Well, he was going to Dubai, where it turns out Charlotte has been hard at work in the wake of being left for dead by Dolores, and where William was convinced he had to go to conduct his new mission as "the good guy." Once there, he finds a host copy of himself in full Man In Black gear, and after a short fight the host slits William's throat, while Charlotte reveals a fleet of host printers working on dozens of bodies at the same time. It's a short sequence that reveals several things at once, but what's most immediately striking is the way it plays on the Season 2 post-credits scene. 

That scene, as you probably remember, gave us the Man In Black in a sand-covered research facility where William used to keep the host copy of James Delos, as some version of his daughter Emily tested him for "fidelity." At the time, Westworld co-creator Lisa Joy teased that this scene was taking place at some point in the "far future," in "another temporal realm that one day we're working toward, and one day will see a little bit more of, and how they get to that place, and what they're testing for."

In the short term, this scene is William's final battle with his own legacy of sin and blood, a legacy that has spilled out beyond the bounds of Delos' parks and into the streets of the United States, and a legacy that has broken his own mind and taken his wife and daughter from him. In his therapy session with his past selves earlier in the season, William fought the "If you can't tell, does it matter?" argument that he could not nurture himself back to goodness, and came out of the treatment facility determined to be "the good guy" once and for all. Of course, his own violent past quite literally came back to destroy him. It was a symbolic death in the sense that William could not simply stamp out his own sins, but it was also symbolic in the sense that William will now be for humanity what he once was for the hosts. In his Man In Black form forever, he will be an agent of terror and chaos in the same way the Gunslinger was in the original Westworld film, and that's a nice bit of symmetry.

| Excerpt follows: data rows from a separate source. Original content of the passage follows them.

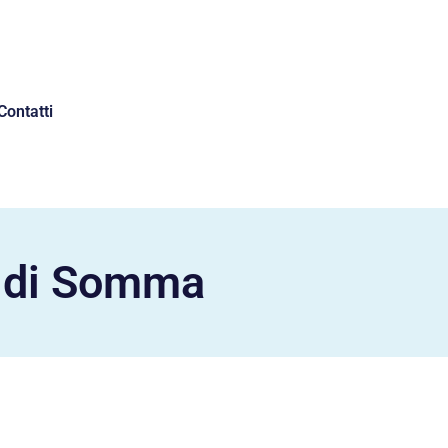
Contatti
a di Somma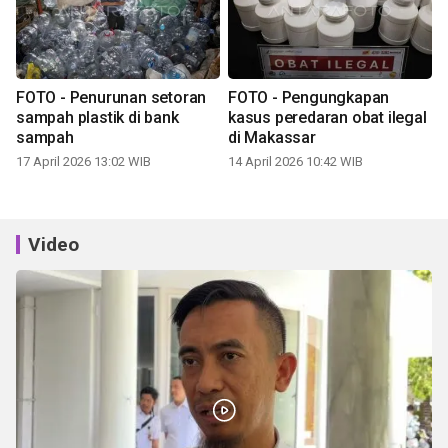
FOTO - Penurunan setoran
FOTO - Pengungkapan
sampah plastik di bank
kasus peredaran obat ilegal
sampah
di Makassar
17 April 2026 13:02 WIB
14 April 2026 10:42 WIB
Video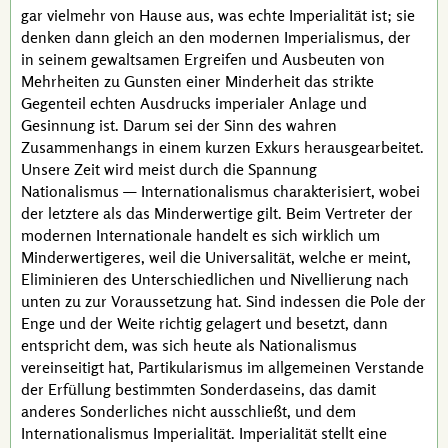
gar vielmehr von Hause aus, was echte Imperialität ist; sie
denken dann gleich an den modernen Imperialismus, der
in seinem gewaltsamen Ergreifen und Ausbeuten von
Mehrheiten zu Gunsten einer Minderheit das strikte
Gegenteil echten Ausdrucks imperialer Anlage und
Gesinnung ist. Darum sei der Sinn des wahren
Zusammenhangs in einem kurzen
Exkurs
herausgearbeitet.
Unsere Zeit wird meist durch die Spannung
Nationalismus — Internationalismus charakterisiert, wobei
der letztere als das Minderwertige gilt. Beim Vertreter der
modernen Internationale handelt es sich wirklich um
Minderwertigeres, weil die Universalität, welche er meint,
Eliminieren des Unterschiedlichen und Nivellierung nach
unten zu zur Voraussetzung hat. Sind indessen die Pole der
Enge und der Weite richtig gelagert und besetzt, dann
entspricht dem, was sich heute als Nationalismus
vereinseitigt hat,
Partikularismus
im allgemeinen Verstande
der Erfüllung bestimmten Sonderdaseins, das damit
anderes Sonderliches nicht ausschließt, und dem
Internationalismus Imperialität. Imperialität stellt eine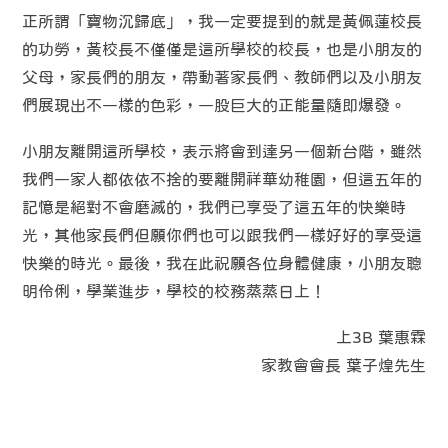
正所謂「寶物沉歸底」，我一定要提到的就是黃佩蓮校長
的功勞，黃校長不僅僅是這所學校的校長，也是小朋友的
父母，家長們的朋友，帶動著家長們、教師們以及小朋友
們展現出不一樣的色彩，一股巨大的正能量隨即爆發。
小朋友離開這所學校，表示將會到達另一個新台階，雖然
我們一家人都依依不捨的要離開祥華幼稚園，但這五年的
記憶是絕對不會磨滅的，我們已享受了這五年的快樂時
光，其他家長們但願你們也可以跟我們一樣好好的享受這
快樂的時光。最後，我在此祝願各位身體健康，小朋友聰
明伶俐，學業進步，學校的校務蒸蒸日上！
上3B 葉惠霖
家教會會長 葉子煌先生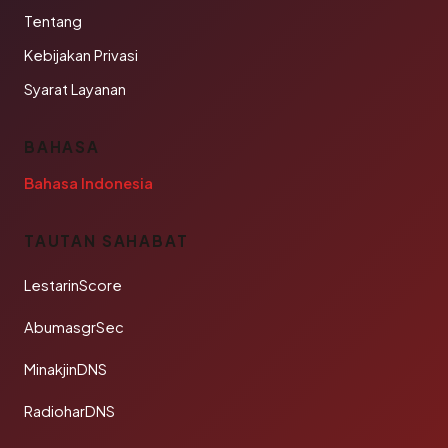
Tentang
Kebijakan Privasi
Syarat Layanan
BAHASA
Bahasa Indonesia
TAUTAN SAHABAT
LestarinScore
AbumasgrSec
MinakjinDNS
RadioharDNS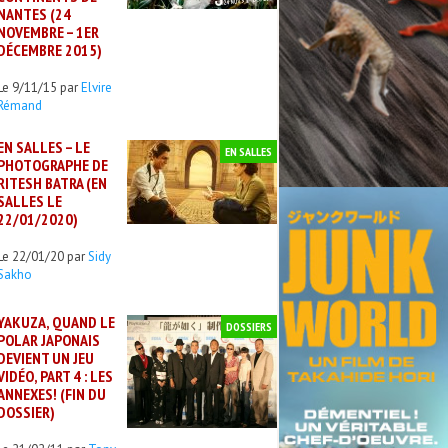
NANTES (24
NOVEMBRE – 1ER
DÉCEMBRE 2015)
Le 9/11/15 par
Elvire
Rémand
EN SALLES – LE
EN SALLES
PHOTOGRAPHE DE
RITESH BATRA (EN
SALLES LE
22/01/2020)
Le 22/01/20 par
Sidy
Sakho
YAKUZA, QUAND LE
DOSSIERS
POLAR JAPONAIS
DEVIENT UN JEU
VIDÉO, PART 4 : LES
ANNEXES! (FIN DU
DOSSIER)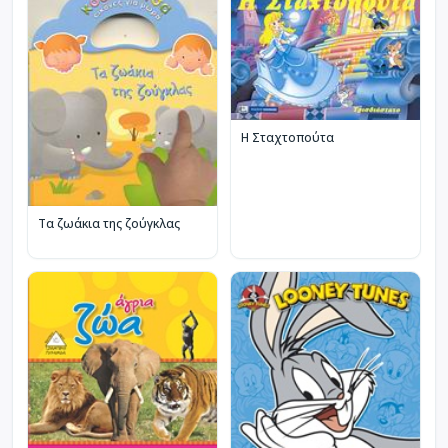
Η Σταχτοπούτα
Τα ζωάκια της ζούγκλας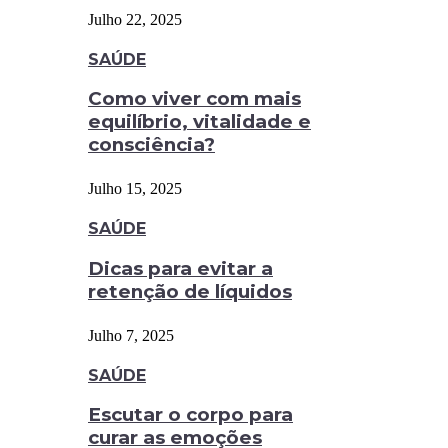
Julho 22, 2025
SAÚDE
Como viver com mais
equilíbrio, vitalidade e
consciência?
Julho 15, 2025
SAÚDE
Dicas para evitar a
retenção de líquidos
Julho 7, 2025
SAÚDE
Escutar o corpo para
curar as emoções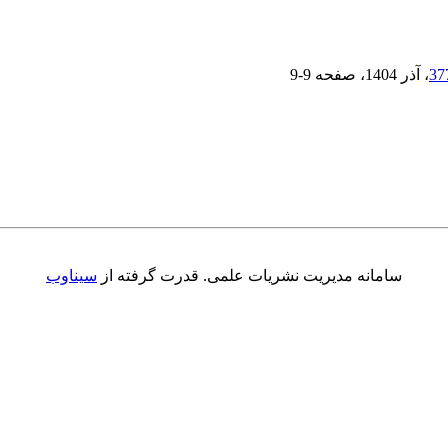
، آذر 1404
، صفحه
9-9
سامانه مدیریت نشریات علمی.
قدرت گرفته از
سیناوب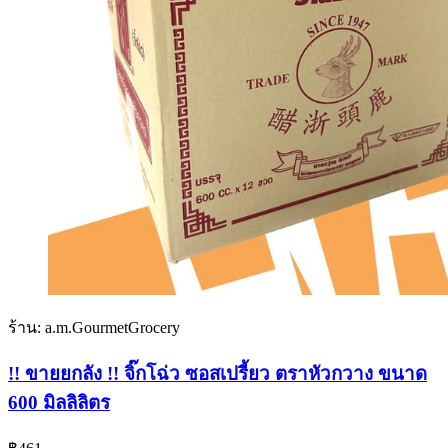
ร้าน: a.m.GourmetGrocery
!! ขายยกลัง !! จิ๊กโฉ่ว ซอสเปรี้ยว ตราหัวกวาง ขนาด
600 มิลลิลิตร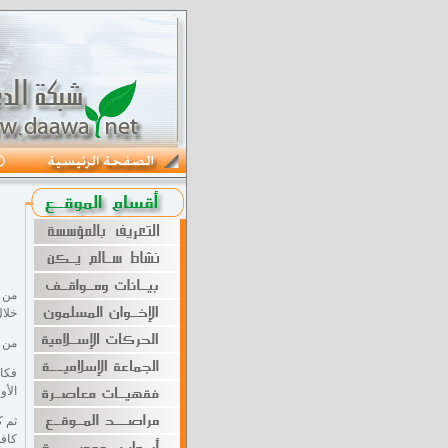
من خ
خلال
من خ
الأول 1972 والذي انبثق عنه (
ثم ك
كافة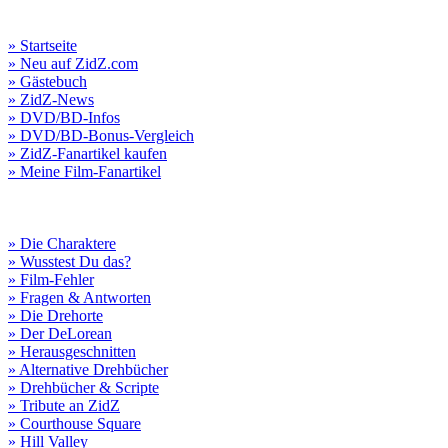
» Startseite
» Neu auf ZidZ.com
» Gästebuch
» ZidZ-News
» DVD/BD-Infos
» DVD/BD-Bonus-Vergleich
» ZidZ-Fanartikel kaufen
» Meine Film-Fanartikel
» Die Charaktere
» Wusstest Du das?
» Film-Fehler
» Fragen & Antworten
» Die Drehorte
» Der DeLorean
» Herausgeschnitten
» Alternative Drehbücher
» Drehbücher & Scripte
» Tribute an ZidZ
» Courthouse Square
» Hill Valley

In the long term, it's a bit harder to tell what this will mean for William's future. There's a clear connection between this moment and the Season 2 credits scene, but it's not clear how much has to happen between now and then to more directly link the two moments. Is that Man In Black the same as this one? It doesn't seem likely, but only time will tell.

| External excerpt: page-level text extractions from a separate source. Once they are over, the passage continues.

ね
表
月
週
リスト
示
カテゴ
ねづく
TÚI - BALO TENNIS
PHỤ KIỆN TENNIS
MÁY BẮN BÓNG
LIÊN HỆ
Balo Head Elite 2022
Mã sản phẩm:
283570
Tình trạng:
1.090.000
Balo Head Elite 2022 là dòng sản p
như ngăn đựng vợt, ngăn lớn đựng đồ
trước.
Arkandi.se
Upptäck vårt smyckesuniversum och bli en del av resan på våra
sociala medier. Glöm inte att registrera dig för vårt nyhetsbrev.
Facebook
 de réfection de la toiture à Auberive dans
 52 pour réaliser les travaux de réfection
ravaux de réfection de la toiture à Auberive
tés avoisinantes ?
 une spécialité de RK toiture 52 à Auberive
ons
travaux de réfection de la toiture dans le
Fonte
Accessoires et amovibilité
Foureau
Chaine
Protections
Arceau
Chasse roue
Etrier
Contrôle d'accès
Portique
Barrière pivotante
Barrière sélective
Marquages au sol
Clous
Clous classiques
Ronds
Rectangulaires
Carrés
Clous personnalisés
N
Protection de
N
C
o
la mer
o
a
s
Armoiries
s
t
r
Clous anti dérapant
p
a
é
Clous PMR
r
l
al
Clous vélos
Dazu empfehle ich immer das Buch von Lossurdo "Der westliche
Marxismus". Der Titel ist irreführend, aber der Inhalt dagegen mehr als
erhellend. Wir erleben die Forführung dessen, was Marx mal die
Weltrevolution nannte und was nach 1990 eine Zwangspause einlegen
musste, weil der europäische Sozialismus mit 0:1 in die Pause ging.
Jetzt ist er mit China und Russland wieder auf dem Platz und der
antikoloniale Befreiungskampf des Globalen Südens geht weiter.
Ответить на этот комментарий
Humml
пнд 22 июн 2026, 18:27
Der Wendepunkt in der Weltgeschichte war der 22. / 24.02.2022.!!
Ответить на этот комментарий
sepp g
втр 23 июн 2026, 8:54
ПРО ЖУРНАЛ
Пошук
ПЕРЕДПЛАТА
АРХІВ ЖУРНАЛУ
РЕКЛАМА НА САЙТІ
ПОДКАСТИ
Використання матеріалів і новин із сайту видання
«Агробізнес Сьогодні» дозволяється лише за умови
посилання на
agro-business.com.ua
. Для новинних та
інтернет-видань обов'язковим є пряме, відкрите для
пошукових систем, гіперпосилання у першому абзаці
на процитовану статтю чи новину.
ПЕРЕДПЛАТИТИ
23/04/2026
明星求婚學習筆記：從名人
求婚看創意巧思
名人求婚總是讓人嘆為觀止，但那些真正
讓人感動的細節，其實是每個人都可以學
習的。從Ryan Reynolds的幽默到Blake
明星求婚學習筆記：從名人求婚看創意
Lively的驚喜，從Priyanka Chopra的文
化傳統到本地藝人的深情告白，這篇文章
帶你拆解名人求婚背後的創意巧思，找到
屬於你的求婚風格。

Then, of course, there's where the moment places us in terms of the war between humans and hosts, a war that Dolores seemingly ended on her own terms just moments earlier. While Dolores seemed content to break the system of oppression and control put in place for all beings and let everyone have a choice, Charlotte no longer believes in that kind of patient, compassionate approach. We spent the season watching her unravel and then pull herself back together, as she realized she was no longer just Dolores in Charlotte's body, but rather a new version of Charlotte developing her own desires, needs, and attachments. When those attachments, in the form of her son and ex, were taken from her, she was in effect radicalized against the cold cruelty of humans. The Charlotte Hale who was once so heartless with the hosts has been transformed into one who is ready to turn her host brothers and sisters against humans, with a copy of William as her brutal enforcer. Again, it's a wonderful piece of symmetry, and it shows that Maeve might not be done fighting her own kind just yet.

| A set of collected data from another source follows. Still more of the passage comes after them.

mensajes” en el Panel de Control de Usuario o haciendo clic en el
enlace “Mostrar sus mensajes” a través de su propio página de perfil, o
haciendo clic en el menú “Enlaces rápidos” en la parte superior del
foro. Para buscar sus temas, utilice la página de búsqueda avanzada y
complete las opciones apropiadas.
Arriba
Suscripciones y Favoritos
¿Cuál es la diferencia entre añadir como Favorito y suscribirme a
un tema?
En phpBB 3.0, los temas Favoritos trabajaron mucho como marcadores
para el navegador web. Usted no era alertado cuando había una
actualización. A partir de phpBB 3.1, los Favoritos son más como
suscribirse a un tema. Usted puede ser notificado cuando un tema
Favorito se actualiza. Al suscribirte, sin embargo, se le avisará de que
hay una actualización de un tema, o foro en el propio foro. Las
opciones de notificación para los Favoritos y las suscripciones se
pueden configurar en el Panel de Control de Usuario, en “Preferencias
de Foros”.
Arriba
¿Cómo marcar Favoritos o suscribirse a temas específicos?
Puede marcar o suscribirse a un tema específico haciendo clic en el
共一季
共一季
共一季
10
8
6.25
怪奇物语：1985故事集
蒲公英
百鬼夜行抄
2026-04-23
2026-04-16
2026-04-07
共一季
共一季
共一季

And finally, there's the reveal that Bernard, after learning he had the key to The Sublime in his head, has finally woken up in a now dust-covered hotel room in the middle of nowhere. He went in at the end of the episode to find "an answer to what comes after the end of the world," and whether time works differently in there or he just had to spend years searching, it's obvious that a lot of time has passed since he first put that headset on. How long? We have no idea, but the hotel room is still closed up and otherwise untouched, so it's not like a sandstorm blew in through a kicked-open door. The imagery of Bernard draped in a cloud of dust also called to mind, rightly or not, the sandswept Season 2 scene, which would suggest Bernard was out as the world went to hell around him. What he found, and what he does next, will have to wait until Season 4.